DATA IN THIS EXERCISE Block Start
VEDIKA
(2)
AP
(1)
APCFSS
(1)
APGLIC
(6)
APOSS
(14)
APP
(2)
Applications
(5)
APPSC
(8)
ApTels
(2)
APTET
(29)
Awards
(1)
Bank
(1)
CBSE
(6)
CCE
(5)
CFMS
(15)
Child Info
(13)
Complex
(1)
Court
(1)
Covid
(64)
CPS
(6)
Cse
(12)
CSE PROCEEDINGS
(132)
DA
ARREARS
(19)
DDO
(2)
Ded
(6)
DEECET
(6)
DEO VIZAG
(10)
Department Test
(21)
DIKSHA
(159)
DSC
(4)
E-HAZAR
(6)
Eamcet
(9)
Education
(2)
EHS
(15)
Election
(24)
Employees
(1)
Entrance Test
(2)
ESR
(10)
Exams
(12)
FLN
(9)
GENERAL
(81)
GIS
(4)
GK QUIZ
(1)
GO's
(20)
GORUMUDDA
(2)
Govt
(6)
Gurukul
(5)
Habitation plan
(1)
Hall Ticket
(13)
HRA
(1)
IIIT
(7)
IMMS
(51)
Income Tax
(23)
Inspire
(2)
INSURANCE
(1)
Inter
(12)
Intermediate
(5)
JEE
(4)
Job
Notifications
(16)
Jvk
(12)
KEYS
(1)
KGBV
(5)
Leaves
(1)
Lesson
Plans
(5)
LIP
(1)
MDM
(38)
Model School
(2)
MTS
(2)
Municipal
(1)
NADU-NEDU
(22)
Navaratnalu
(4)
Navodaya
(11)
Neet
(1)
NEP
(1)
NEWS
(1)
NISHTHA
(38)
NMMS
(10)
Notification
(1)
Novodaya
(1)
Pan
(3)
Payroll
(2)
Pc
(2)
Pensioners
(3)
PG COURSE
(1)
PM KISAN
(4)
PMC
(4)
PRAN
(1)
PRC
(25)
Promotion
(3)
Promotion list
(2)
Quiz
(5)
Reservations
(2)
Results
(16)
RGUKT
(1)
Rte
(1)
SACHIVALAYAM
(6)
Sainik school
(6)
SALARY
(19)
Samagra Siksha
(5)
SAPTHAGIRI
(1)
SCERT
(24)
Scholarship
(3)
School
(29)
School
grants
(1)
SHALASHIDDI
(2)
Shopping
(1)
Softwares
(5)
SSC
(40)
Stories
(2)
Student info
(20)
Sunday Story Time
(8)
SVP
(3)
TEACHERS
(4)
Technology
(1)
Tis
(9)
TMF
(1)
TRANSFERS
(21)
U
DATA IN THIS EXERCISE Block End
EXERCISE DETAILS :: In the listing above, find the line containing "Entrance Test" and the line containing "Intermediate", then quote both, plus every line between them, exactly as written.

WORKED SOLUTION ::
Entrance Test
(2)
ESR
(10)
Exams
(12)
FLN
(9)
GENERAL
(81)
GIS
(4)
GK QUIZ
(1)
GO's
(20)
GORUMUDDA
(2)
Govt
(6)
Gurukul
(5)
Habitation plan
(1)
Hall Ticket
(13)
HRA
(1)
IIIT
(7)
IMMS
(51)
Income Tax
(23)
Inspire
(2)
INSURANCE
(1)
Inter
(12)
Intermediate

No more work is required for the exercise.